## PASSAGE TO READ
:::
The Integrated Ocean Drilling Program, if successful, will reach the boundary between thin oceanic crust and the mantle. Extremophilic microbes have been found living at 120 degrees C, which is the temperature of oceanic crust between seven and eight km deep, ie near the boundary. IODP will discover how far down microbes can exist.
Microbes can live in metamorphic and igneous rock after the hot formation of the rock and its transport to cooler regions. They’re mainly autotrophs, primarily living off hydrogen gas.

Phlogiston
April 20, 2015 4:49 pm

On the subject of atmospheric CO2 increase, this article is about greening of an arid part of north Ethiopia. While it is attributed to laudable land modification efforts, one suspects a helping hand from the EPA’s favourite pollutant gas:
http://m.bbc.com/news/magazine-32348749

David L. Hagen
April 20, 2015 6:37 pm

Willis
Please see my post above following Ferdinand’s comment, which I meant to put here to both of you.

David L. Hagen
April 20, 2015 6:45 pm

Willis and Ferdinand. For the Bern model, see the UNFCCC post:
CO2 Impulse Response Function of Bern SAR and Bern TAR models
18 March 02, F. Joos, University of Bern, 3012 Bern, joos@climate.unibe.ch
under
Parameters for tuning a simple carbon cycle model
The major difference from the bomb test results and the Bern model appears to be some very long duration exponentials, not the short term ones. e.g. Note the Tau of 407 years. How was that obtained? Contrast Salby’s finding natural CO2 emissions varying as temperature.

KevinK
April 20, 2015 6:57 pm

Willis wrote;
“Observed CO2 is NOT a function of annual CO2 emissions. It is a function of total emissions, as discussed above and shown in Figure 3. The total amount remaining in the atmosphere at any time is a function of the total amount emitted up to that time. It is NOT a function of the individual annual emissions.”
Regarding the first part; “Observed CO2 is NOT a function of annual CO2 emissions. It is a function of total emissions,”
Total emissions is the integral of annual emissions, last I checked performing an integral classifies as a “function of”. And performing the integral function effectively removes the (1/dT) portion of the units which makes the apple equal to the orange. The slope of the integrand output (i.e. the derivative) is the annual emission, the bit that is added during each time interval to determine the current total.
:::
## DATA EXTRACT
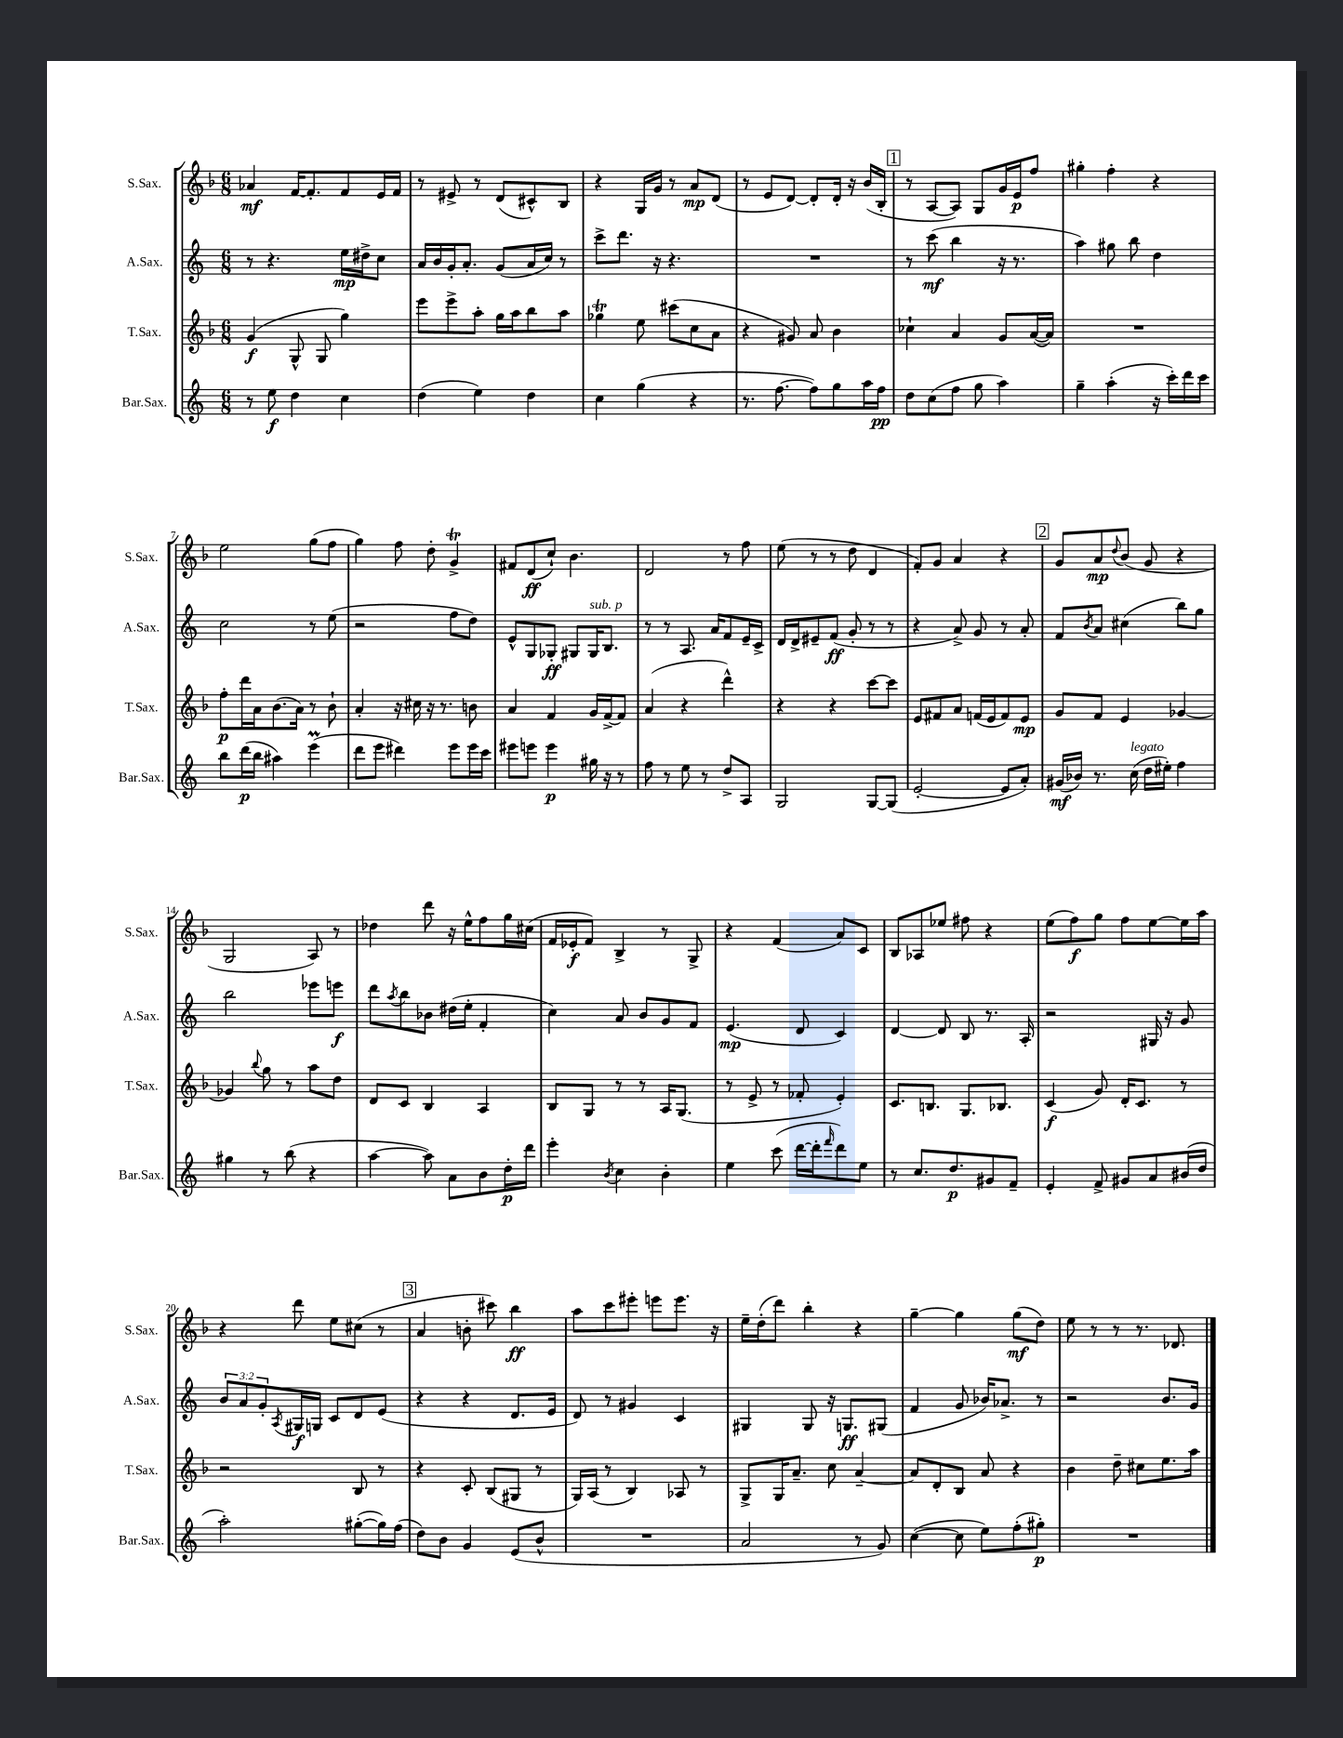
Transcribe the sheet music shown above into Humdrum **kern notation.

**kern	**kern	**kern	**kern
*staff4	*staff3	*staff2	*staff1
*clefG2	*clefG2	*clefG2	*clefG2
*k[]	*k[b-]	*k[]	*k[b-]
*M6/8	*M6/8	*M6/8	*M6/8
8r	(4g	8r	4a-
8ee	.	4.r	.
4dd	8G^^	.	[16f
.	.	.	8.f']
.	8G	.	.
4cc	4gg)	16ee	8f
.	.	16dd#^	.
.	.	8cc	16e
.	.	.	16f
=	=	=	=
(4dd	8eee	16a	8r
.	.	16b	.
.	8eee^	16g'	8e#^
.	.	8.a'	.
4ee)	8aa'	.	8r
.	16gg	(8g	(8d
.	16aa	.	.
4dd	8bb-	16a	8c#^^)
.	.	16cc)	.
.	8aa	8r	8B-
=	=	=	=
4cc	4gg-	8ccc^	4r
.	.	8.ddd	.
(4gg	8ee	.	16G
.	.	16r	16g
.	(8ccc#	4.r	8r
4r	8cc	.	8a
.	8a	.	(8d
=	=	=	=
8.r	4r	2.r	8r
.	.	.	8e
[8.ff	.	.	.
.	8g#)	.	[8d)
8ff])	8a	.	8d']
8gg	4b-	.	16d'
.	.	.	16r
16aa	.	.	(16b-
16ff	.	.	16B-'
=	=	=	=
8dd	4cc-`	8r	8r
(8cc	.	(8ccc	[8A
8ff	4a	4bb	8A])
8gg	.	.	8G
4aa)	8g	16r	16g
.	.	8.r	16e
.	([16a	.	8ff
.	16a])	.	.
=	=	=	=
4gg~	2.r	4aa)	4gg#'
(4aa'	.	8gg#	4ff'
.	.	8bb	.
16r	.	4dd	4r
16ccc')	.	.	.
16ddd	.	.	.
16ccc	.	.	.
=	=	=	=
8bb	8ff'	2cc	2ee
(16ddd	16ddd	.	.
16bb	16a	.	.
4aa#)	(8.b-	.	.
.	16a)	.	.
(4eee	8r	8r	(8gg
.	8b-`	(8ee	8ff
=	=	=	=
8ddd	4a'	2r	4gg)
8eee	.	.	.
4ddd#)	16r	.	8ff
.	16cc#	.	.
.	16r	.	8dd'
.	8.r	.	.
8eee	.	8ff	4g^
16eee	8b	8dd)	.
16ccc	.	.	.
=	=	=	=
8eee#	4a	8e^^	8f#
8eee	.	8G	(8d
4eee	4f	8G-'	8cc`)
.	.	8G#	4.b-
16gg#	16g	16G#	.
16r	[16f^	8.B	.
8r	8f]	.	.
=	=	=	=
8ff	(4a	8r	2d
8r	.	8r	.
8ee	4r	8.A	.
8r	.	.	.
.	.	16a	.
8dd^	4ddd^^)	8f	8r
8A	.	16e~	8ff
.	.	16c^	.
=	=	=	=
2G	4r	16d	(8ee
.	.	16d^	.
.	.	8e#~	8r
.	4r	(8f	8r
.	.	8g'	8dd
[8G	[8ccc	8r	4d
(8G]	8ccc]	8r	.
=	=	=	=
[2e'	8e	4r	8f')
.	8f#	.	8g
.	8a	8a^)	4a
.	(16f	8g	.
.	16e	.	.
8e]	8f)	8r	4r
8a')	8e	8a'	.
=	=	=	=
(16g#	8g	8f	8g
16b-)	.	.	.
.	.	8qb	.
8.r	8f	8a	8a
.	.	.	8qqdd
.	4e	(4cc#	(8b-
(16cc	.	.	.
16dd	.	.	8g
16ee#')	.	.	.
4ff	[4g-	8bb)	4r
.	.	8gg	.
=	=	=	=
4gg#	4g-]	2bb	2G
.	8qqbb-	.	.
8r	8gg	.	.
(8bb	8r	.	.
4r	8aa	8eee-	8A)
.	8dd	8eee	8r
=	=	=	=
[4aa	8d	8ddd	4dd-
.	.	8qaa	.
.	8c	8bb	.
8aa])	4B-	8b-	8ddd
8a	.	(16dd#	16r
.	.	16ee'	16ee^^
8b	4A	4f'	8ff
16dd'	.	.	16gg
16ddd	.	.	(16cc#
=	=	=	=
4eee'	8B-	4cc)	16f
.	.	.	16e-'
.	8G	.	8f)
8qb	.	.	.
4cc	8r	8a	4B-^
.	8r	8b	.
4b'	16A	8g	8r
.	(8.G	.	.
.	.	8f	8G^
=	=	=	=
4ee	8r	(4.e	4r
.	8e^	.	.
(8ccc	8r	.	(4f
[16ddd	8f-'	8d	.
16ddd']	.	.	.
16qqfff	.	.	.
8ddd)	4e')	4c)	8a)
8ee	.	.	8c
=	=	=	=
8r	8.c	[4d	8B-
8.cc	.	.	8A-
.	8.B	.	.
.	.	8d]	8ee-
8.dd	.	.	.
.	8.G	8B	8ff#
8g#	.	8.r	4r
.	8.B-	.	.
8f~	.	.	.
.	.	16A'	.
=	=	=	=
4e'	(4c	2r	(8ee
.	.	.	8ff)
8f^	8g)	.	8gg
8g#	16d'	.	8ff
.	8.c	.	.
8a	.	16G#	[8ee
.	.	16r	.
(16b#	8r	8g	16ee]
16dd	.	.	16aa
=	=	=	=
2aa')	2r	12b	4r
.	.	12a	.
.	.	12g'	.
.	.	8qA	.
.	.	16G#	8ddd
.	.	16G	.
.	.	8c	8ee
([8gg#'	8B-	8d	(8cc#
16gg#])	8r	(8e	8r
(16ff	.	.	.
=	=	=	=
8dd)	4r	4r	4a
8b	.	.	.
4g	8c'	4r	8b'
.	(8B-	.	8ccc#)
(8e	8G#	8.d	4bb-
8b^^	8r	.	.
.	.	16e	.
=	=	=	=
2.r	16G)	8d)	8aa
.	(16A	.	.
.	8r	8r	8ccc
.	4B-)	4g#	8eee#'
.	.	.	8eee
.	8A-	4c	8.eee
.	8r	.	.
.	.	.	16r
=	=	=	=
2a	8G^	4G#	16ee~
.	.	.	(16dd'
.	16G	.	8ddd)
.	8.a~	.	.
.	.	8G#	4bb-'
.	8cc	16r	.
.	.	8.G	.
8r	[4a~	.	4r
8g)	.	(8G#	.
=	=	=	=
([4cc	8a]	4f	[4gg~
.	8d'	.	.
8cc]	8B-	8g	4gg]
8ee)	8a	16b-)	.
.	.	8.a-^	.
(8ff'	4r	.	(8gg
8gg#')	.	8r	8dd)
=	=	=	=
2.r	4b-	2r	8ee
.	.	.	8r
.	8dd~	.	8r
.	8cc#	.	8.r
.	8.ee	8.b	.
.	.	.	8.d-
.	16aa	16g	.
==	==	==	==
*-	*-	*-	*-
:::
## WRITTEN INSTRUCTION 1
Please repeat the part of the comment thread starting with "Microbes can live" and going on through "both of you.".
## WRITTEN INSTRUCTION 2
In one to three sentences, explain why KevinK, in the comment thread, holds that total emissions are still a function of annual emissions.
## WRITTEN INSTRUCTION 3
According to the comment thread, at what temperature have extremophilic microbes been found living?

## WRITTEN SOLUTION 1
Microbes can live in metamorphic and igneous rock after the hot formation of the rock and its transport to cooler regions. They’re mainly autotrophs, primarily living off hydrogen gas.

Phlogiston
April 20, 2015 4:49 pm

On the subject of atmospheric CO2 increase, this article is about greening of an arid part of north Ethiopia. While it is attributed to laudable land modification efforts, one suspects a helping hand from the EPA’s favourite pollutant gas:
http://m.bbc.com/news/magazine-32348749

David L. Hagen
April 20, 2015 6:37 pm

Willis
Please see my post above following Ferdinand’s comment, which I meant to put here to both of you.

## WRITTEN SOLUTION 2
KevinK points out that total emissions are the integral of annual emissions, and performing an integral counts as a "function of." He adds that integrating removes the (1/dT) portion of the units, so the two quantities become comparable.

## WRITTEN SOLUTION 3
120 degrees C.